From all that could be seen, however, the world went very well with him. He was the centre of authority. Almost any morning one might have seen a boat shoot out from below the Castle wall, carrying a flag with the blue ball of a Vice-Admiral of the White in the canton, and as the Admiral himself stepped upon the deck of the Imperturbable between saluting guards, across the water came a gay march played in his honour.
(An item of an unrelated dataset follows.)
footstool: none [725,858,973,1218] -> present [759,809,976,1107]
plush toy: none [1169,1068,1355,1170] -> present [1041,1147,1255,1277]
Jersey herself was elate, eager to welcome one of her own sons risen to such high estate. When, the very day after his arrival, he passed through the Vier Marchi on his way to visit the Lieutenant-Governor, the redrobed jurats impulsively turned out to greet him. They were ready to prove that memory is a matter of will and cultivation. There is no curtain so opaque as that which drops between the mind of man and the thing it is advantageous to forget. But how closely does the ear of self-service listen for the footfall of a most distant memory, when to do so is to share even a reflected glory!

A week had gone since Philip had landed on the island. Memories pursued him. If he came by the shore of St. Clement’s Bay, he saw the spot where he had stood with her the evening he married her, and she said to him: “Philip, I wonder what we will think of this day a year from now!... To-day is everything to you, but to-morrow is very much to me.” He remembered Shoreham sitting upon the cromlech above singing the legend of the gui-l’annee—and Shoreham was lying now a hundred fathoms deep.